_EXCERPT PROVIDED_:
Content starts
Single by BlocBoy JB

from the album FatBoy
- Released: March 26, 2020
- Length: 2:13
- Label: Foundation; Interscope;
- Songwriters: James Baker; Amari Freement;
- Producer: Ace Charisma

BlocBoy JB singles chronology
| "ChopBloc 2" (2019) | "Swervin" (2020) | "No Chorus, Pt. 12" (2020) |

= Swervin (BlocBoy JB song) =

"Swervin" is a song by American rapper BlocBoy JB. It was released on March 26, 2020, through Foundation Entertainment and Interscope, as the lead single from his debut studio album FatBoy.

== Background ==
"Swervin" was BlocBoy's first streaming release of 2020.

== Music video ==
The music video was released on March 26, 2020. The video was shot at a car warehouse. In the video, BlocBoy and his friends are seen doing a dance called "The Clutch". He described the video as "last minute" with "limited resources".

I was on Trippie Redd's Love Me More Tour while we shot this video. It was a day off in Des Moines, Iowa. I had videographer Zach Hurth and gang with me, so we decided to pull off something last minute. We couldn't rent any exotic cars last minute so we just found this random car lot warehouse, dressed up and made this happened. Random shit.
Content ends
_MATERIAL PROVIDED_:
Content starts
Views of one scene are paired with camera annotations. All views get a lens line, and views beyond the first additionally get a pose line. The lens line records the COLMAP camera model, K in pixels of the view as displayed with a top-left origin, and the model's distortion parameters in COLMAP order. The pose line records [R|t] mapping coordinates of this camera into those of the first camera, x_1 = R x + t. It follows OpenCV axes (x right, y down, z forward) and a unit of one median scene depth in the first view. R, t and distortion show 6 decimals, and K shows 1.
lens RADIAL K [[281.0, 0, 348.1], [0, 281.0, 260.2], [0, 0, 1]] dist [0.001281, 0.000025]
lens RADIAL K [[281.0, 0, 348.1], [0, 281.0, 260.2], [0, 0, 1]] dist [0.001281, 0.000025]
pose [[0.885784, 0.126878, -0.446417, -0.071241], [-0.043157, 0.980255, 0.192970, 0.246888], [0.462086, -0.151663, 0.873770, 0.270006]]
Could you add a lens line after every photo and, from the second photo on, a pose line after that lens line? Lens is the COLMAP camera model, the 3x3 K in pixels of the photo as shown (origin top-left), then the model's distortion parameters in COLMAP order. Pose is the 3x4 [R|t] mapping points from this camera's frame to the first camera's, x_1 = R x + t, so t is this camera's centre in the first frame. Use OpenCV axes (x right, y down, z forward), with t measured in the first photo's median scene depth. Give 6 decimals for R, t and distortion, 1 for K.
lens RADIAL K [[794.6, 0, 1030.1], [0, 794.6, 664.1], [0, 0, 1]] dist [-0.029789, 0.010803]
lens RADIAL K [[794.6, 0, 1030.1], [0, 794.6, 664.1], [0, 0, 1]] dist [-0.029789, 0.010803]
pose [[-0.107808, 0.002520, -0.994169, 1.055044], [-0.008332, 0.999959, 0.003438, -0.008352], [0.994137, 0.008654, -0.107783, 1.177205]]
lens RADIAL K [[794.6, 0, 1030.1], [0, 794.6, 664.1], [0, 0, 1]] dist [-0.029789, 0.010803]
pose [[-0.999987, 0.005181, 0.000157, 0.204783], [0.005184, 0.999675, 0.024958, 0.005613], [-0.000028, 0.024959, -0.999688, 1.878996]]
Content ends
_WORK TO COMPLETE_:
1. In the "Swervin" article, rewrite everything from "BlocBoy JB singles" down to "release of 2020.", changing "lead single" to "first single".
2. According to the "Swervin" article, why was the music video filmed at a random car lot warehouse?
3. What is the name of the dance BlocBoy and his friends perform in the "Swervin" music video?

_ANSWERS TO THE PROBLEMS_:
1.
BlocBoy JB singles chronology
| "ChopBloc 2" (2019) | "Swervin" (2020) | "No Chorus, Pt. 12" (2020) |

= Swervin (BlocBoy JB song) =

"Swervin" is a song by American rapper BlocBoy JB. It was released on March 26, 2020, through Foundation Entertainment and Interscope, as the first single from his debut studio album FatBoy.

== Background ==
"Swervin" was BlocBoy's first streaming release of 2020.

2. The video was planned at the last minute, and they couldn't rent any exotic cars on such short notice. So they found a random car lot warehouse, dressed up and made the video there.

3. They do a dance called "The Clutch."